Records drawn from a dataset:
- Opening Delimiter -
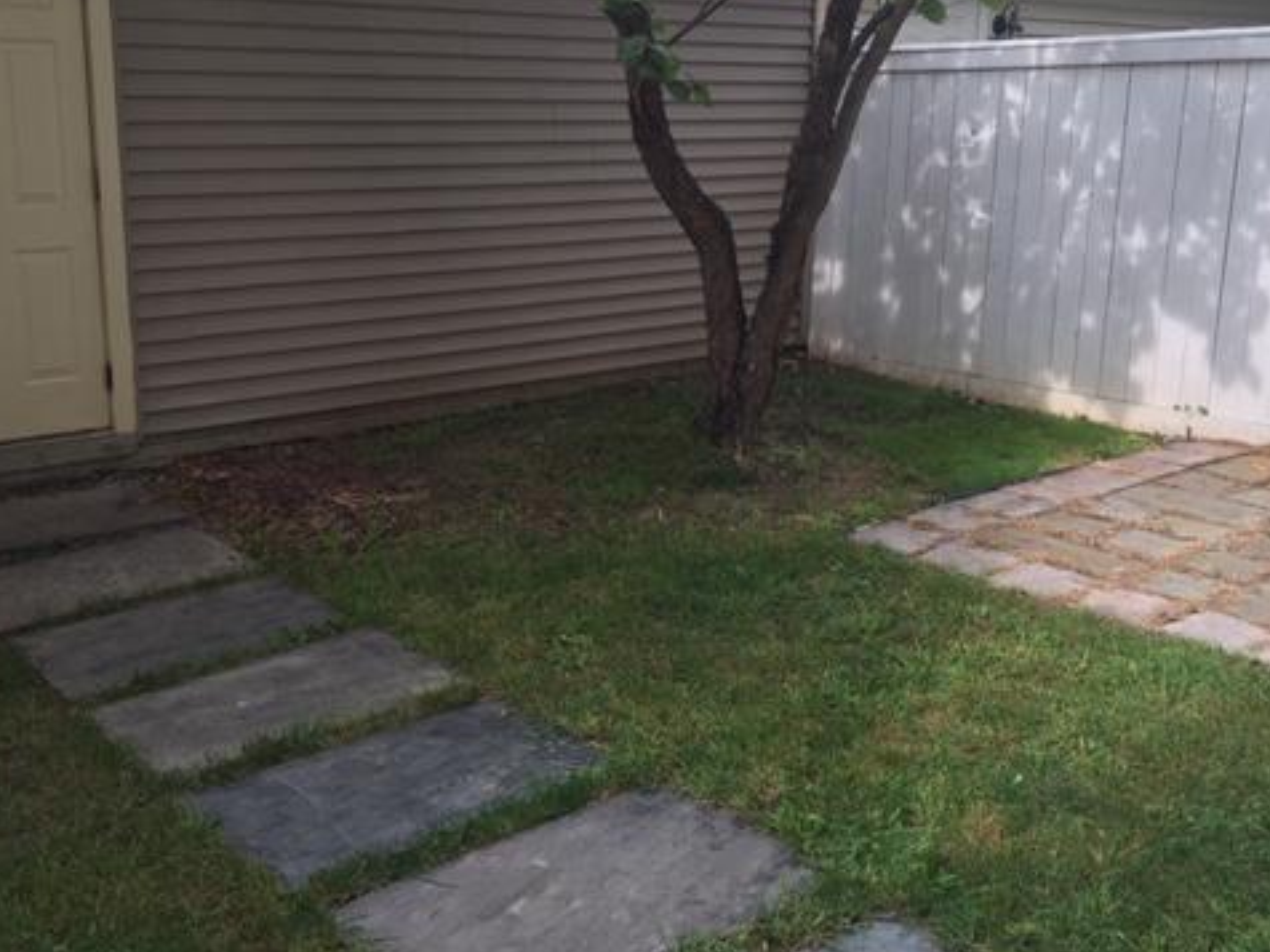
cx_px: 651
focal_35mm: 39
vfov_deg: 36.7
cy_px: 403
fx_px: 1431
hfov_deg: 47.9
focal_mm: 4.15
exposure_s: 1/187
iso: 25
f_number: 2.2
- Closing Delimiter -
* TASK TO CARRY OUT *
Produce the entries again, word for word, without any of their pictures.

* TASK RESULT *
cx_px: 651
focal_35mm: 39
vfov_deg: 36.7
cy_px: 403
fx_px: 1431
hfov_deg: 47.9
focal_mm: 4.15
exposure_s: 1/187
iso: 25
f_number: 2.2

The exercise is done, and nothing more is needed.